④ 名寄せ(Entity Resolution)が技術的な肝

Salesforceの Sony と SAPの Sony Corp. をどう紐付けるか。ここが適当だと、AIは平気で嘘をつきます。
安易な文字列一致ではなく、しっかりとした名寄せロジックやID管理が必要です。

⑤ スモールスタートで「ユースケース」から作る

「全社のデータを統合した完璧なオントロジーを作ろう」とすると、100%失敗します。

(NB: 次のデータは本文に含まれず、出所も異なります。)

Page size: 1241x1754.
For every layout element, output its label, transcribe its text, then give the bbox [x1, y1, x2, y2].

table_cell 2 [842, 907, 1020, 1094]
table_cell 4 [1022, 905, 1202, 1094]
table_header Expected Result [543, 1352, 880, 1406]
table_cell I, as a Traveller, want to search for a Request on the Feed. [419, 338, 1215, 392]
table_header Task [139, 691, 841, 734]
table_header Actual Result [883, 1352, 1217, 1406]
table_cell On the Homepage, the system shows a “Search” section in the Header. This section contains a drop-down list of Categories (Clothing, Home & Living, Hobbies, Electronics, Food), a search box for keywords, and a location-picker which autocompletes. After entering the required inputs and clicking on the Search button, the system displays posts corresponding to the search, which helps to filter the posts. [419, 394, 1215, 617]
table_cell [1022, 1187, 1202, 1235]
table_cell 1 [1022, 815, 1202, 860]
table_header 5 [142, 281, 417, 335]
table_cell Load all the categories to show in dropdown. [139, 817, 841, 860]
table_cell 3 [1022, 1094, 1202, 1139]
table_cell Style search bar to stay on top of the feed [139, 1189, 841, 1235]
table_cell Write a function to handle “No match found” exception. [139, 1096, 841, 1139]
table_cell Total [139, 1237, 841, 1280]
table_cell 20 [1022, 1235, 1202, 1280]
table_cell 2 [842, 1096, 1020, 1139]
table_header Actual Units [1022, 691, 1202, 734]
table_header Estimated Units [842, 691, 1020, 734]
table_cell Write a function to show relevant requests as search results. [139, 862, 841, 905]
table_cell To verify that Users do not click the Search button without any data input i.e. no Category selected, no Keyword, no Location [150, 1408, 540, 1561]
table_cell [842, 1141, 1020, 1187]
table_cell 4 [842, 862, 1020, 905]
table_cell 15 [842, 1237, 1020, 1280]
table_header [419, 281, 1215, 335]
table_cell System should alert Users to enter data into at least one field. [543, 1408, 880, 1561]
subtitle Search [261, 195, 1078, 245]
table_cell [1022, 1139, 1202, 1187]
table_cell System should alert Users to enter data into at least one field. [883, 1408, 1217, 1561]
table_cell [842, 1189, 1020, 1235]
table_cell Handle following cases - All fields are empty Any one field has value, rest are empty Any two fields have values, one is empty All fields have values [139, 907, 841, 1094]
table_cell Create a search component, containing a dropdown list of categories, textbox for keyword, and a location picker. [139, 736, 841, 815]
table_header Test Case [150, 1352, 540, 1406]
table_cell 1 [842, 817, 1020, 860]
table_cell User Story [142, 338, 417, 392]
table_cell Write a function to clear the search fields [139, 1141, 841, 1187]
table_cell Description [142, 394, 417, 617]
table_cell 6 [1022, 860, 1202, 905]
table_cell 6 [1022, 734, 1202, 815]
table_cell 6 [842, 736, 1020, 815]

  1. まず「特定の課題(例:工場のダウンタイム削減)」に絞る。
  2. そのために必要な「設備」と「メンテナンス履歴」だけ作る。
  3. 成果が出たら拡張する。

オントロジーは生き物です。使われないオブジェクトはただのゴミになります。


おわりに

これからのデータ活用は、「データをどう貯めるか(Data Lake)」から、「データをどう定義し、AIに理解させるか(Ontology)」 へと競争の軸が移っていくと感じています。

もちろん、オントロジーさえ入れればDXが進むわけではありません。
しかし、エンジニアには、コードを書く力に加え、「現場の業務フローを理解し、それをデジタル上の『モノ』と『コト』として翻訳する設計力」 が求められつつあるのではないかと。

私自身、非エンジニアからキャリアをスタートした身として、この「ビジネスとデジタルの翻訳」こそが、これからのAI時代のエンジニアの価値になると思って、両方できる人材を目指して頑張ります!